Arithmetic Progression

A succession of Numbers which are arranged in a definite order according to a certain given rule is called as sequence. A sequence is a finite sequence or infinite according to number of terms in it is finite or infinite respectively. Sequences following certain pattern are called progressions.
 
By Arithmetic Progression, we Mean that it is a sequence in which each term except first term differs from its preceding term by a constant.
 
Constant difference is called as common difference of Arithmetic Progressions. To Define Arithmetic Progression, we say that it is the series of numbers which has first term as “a”, common difference “ d” and we define n th term by an.

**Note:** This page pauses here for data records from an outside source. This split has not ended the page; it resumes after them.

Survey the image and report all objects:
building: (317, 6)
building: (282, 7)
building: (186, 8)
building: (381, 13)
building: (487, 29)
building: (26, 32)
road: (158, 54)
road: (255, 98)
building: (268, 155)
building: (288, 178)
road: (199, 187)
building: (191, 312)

Arithmetic Progression Definition also tells us that n th term of an A.P. with first term 'a' and common difference 'd' is given as follows:
an = a + (n – 1) * d,
Arithmetic Progression Problems solving is always convenient to make different choices based on following :
i)              3 numbers in AP as (a – d), a, (a + d),
ii)            4 numbers in AP as (a – 3d), (a – d), (a + d), (a + 3d),
iii)           5 numbers in AP as (a – 2d), (a – d), a , (a + d), (a + 2d),
iv)           6 numbers in AP as ((a – 5d), (a – 3d), (a – d), (a + d), (a + 3d), (a + 5d).
 
 
Arithmetic Progression Proof of two theorems are as follows:

Theorem 1:
Show that the n th term of an AP with first term 'a' and common difference 'd' is given by:
an = a + (n – 1)* d
Proof : Let us consider an AP with first term 'a' and common difference 'd'. Then, AP is given by:
a, a + d, a + 2d, a + 3d, …….
In this AP we have:
First term, a₁ = a = a + 0 * d = a + (1 – 1) * d,
Second term, a₂ = (a + d) = a + (2 - 1) * d,
Third term, a₃ = (a + 2d) = a + (3 – 1) * d,
Thus we say that,
Nth term a_n = a + (n – 1) d,
So we say that a_n = a + (n – 1) d.

Theorem 2:
To show that n th term from end of an AP, with first term 'a', common difference 'd' and last term 'l' is given by [l – (n - 1) d],
Proof: If 'a' is first term, 'd' is common difference and 'l' is last term of given AP
Then the AP is given by: a, a + d, a + 2d, . . . . . , (l – 2d), (l – d), l.
So we say that last term will be = l = l – (1 - 1) d,
Second last term = (l – d) = l – (2 - 1) d,
Third last term = (l – 2d) = l – (3 – 1),
So nth last term will be = l – (n – 1)d.